A recent report from BC's Coroners Service paints another grim picture of the toxic drug crisis in the province, and on Vancouver Island.

On average, 6.4 people are dying from overdoses every day in BC, with half of these deaths occurring in private residences, social and supportive housing, or shelters. Greater Victoria is among Vancouver and Surrey as the three BC townships experiencing the highest number of illicit drug deaths, recording 6% of the total in 2023 so far.

As of these new numbers, which update the 2023 total through to March, Vancouver Island recorded 116 deaths linked to the toxic drug supply including 37 in the South Island. For the first time, the Central Island is leading in reported deaths due to toxic drugs, with 53 so far.
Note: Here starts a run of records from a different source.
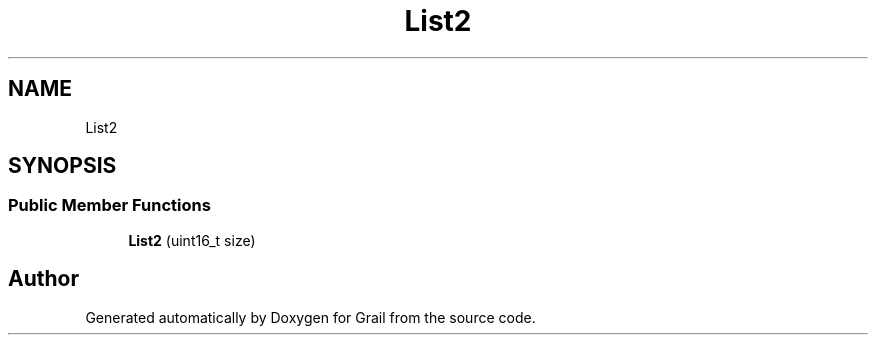 .TH "List2" 3 "Thu Jul 1 2021" "Version 1.0" "Grail" \" -*- nroff -*-
.ad l
.nh
.SH NAME
List2
.SH SYNOPSIS
.br
.PP
.SS "Public Member Functions"

.in +1c
.ti -1c
.RI "\fBList2\fP (uint16_t size)"
.br
.in -1c

.SH "Author"
.PP 
Generated automatically by Doxygen for Grail from the source code\&.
“An urgent response to this crisis is required and overdue,” said BC chief coroner Lisa Lapointe in a press release.

Last Wednesday, April 12, marked the seventh anniversary of the crisis’ public declaration.

Moms Stop The Harm, an advocacy group consisting of those who have lost family members to the toxic drug crisis, gathered at the Ministry of Health building on Blanshard Street last week to demand better solutions.

In September, representatives for the group told Capital Daily there is no adequate safe supply, no adequate detox and treatment options, and no proper decriminalization for those suffering from addiction.

Minister of Mental Health and Addictions Jennifer Whiteside released a statement in regards to the anniversary. “Our government is urgently working to expand supports and programs to deliver the integrated mental-health and addiction services that British Columbians need,” she said.

Close to 12,000 people have lost their lives due to an unregulated drug supply since April 2016, and in the past two months, at least 374 deaths reported are believed to be caused by toxic drugs.

The crisis continues to set staggering records, year by year.

Between January and March of 2023, 596 lives have been lost—only slightly behind 2022 (599) as the most lives taken in the first three months of a calendar year.

The coroners service also reported updated numbers from 2022, increasing the total to a new record of 2,314 lives lost. Of those, 17% occurred on the South Island. Overdoses remain as one of the leading causes of unnatural deaths in BC.